**EXCERPT**
***

The Megarian school of philosophy, which flourished in the 4th century BC, was founded by Euclides of Megara, one of the pupils of Socrates. Its ethical teachings were derived from Socrates, recognizing a single good, which was apparently combined with the Eleatic doctrine of Unity. Some of Euclides' successors developed logic to such an extent that they became a separate school, known as the Dialectical school. Their work on modal logic, logical conditionals, and propositional logic played an important role in the development of logic in antiquity.

==History==
The Megarian school of philosophy was founded by Euclides of Megara, who had been one of the pupils of Socrates in the late 5th century BC. His successors, as head of the school in Megara, were said to have been Ichthyas (mid 4th century BC), and Stilpo (late 4th century BC). It is unlikely, however, that the Megarian school was a genuine institution, but more of a casual description of its geographic origin, like the Austrian school in economics. Nor did it have a unified philosophical position. It was said that the philosophers of the school were first called Megarians and that later they were called Eristics, and then Dialecticians, but it is probable that these names designated splinter groups distinct from the Megarian school. Besides Ichthyas, Euclides' most important pupils were Eubulides of Miletus and Clinomachus of Thurii. It seems to have been under Clinomachus that a separate Dialectical school was founded, which placed great emphasis on logic and dialectic, and Clinomachus was said to have been "the first to write about propositions and predicates." However, Euclides himself taught logic, and his pupil, Eubulides, who was famous for employing celebrated paradoxes, was the teacher of several later dialecticians.

Via Stilpo, the Megarian school is said to have influenced the Eretrian school under Menedemus and Asclepiades; Pyrrho, the founder of Pyrrhonism; and Zeno of Citium, the founder of Stoicism. Zeno was said to have studied under Stilpo and Diodorus Cronus, and to have disputed with Philo the Dialectician. It was perhaps the Dialecticians, Diodorus and Philo, who were the biggest influence on the development of Stoic logic, and that Zeno studied under Stilpo to learn his moral teachings, although Stilpo, too, is said to have excelled "in the invention of arguments and in sophistry."

***

[Page-level text extractions]
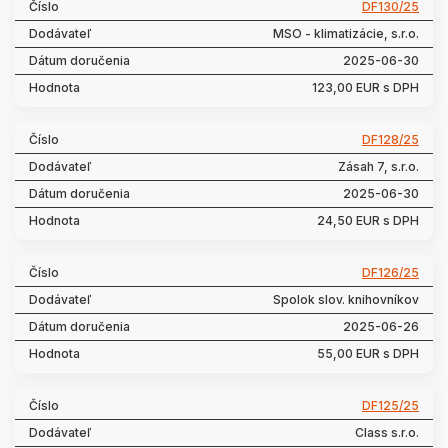
DF130/25
MSO - klimatizácie, s.r.o.
2025-06-30
123,00 EUR s DPH
DF128/25
Zásah 7, s.r.o.
2025-06-30
24,50 EUR s DPH
DF126/25
Spolok slov. knihovníkov
2025-06-26
55,00 EUR s DPH
DF125/25
Class s.r.o.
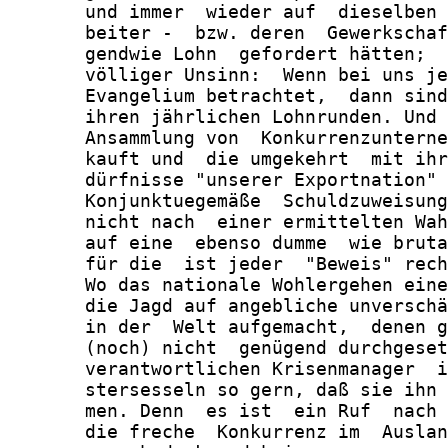
       und immer  wieder auf  dieselben 
       beiter -  bzw. deren  Gewerkschaf
       gendwie Lohn  gefordert hätten;  
       völliger Unsinn:  Wenn bei uns je
       Evangelium betrachtet,  dann sind
       ihren jährlichen Lohnrunden. Und 
       Ansammlung von  Konkurrenzunterne
       kauft und  die umgekehrt  mit ihr
       dürfnisse "unserer Exportnation" 
       Konjunktuegemäße  Schuldzuweisung
       nicht nach  einer ermittelten Wah
       auf eine  ebenso dumme  wie bruta
       für die  ist jeder  "Beweis" rech
       Wo das nationale Wohlergehen eine
       die Jagd auf angebliche unverschä
       in der  Welt aufgemacht,  denen g
       (noch) nicht  genügend durchgeset
       verantwortlichen Krisenmanager  i
       stersesseln so gern, daß sie ihn 
       men. Denn  es ist  ein Ruf  nach 
       die freche  Konkurrenz im  Auslan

***

**ASSIGNMENT 1**
List the areas of logic that the excerpt on the Megarian school credits to the Dialectical school's work.
**ASSIGNMENT 2**
Pick up the passage on the Megarian school after its final sentence and continue it.

**EXPECTED ANSWER 1**
Modal logic, logical conditionals, and propositional logic.

**EXPECTED ANSWER 2**
==Philosophy==
Euclides had been a pupil of Socrates, but ancient historians regarded him as a successor to the Eleatics, hence his philosophy was seen as a fusion of Eleatic and Socratic thought. Thus, the Eleatic idea of "The One" was identified with the Socratic "Form of the Good," and the opposite of Good was regarded by Euclides as non-existent. But the emphasis of his thought is not on being but on the good, and idea that what is opposite to the good does not exist arises from the understanding of the good's unity. This theme is typically Socratic; what matters is the moral good and the will of the good person to strive towards it. Stilpo is said to have continued the Eleatic tendency, by asserting a strict monism and denying all change and motion, and he also rejected Plato's Theory of Forms. In ethics, Stilpo taught freedom, self-control, and self-sufficiency, approaching the teachings of the Cynics, another Socratic school.

Besides studying logical puzzles and paradoxes, the Dialecticians made two important logical innovations, by re-examining modal logic, and by starting an important debate on the nature of conditional statements. This was the work of Diodorus Cronus and Philo the Dialectician, the only two members of the Dialectical school we have detailed information about. Through their development of propositional logic, the Dialectical school played an important role in the development of logic, which was an important precursor of Stoic logic.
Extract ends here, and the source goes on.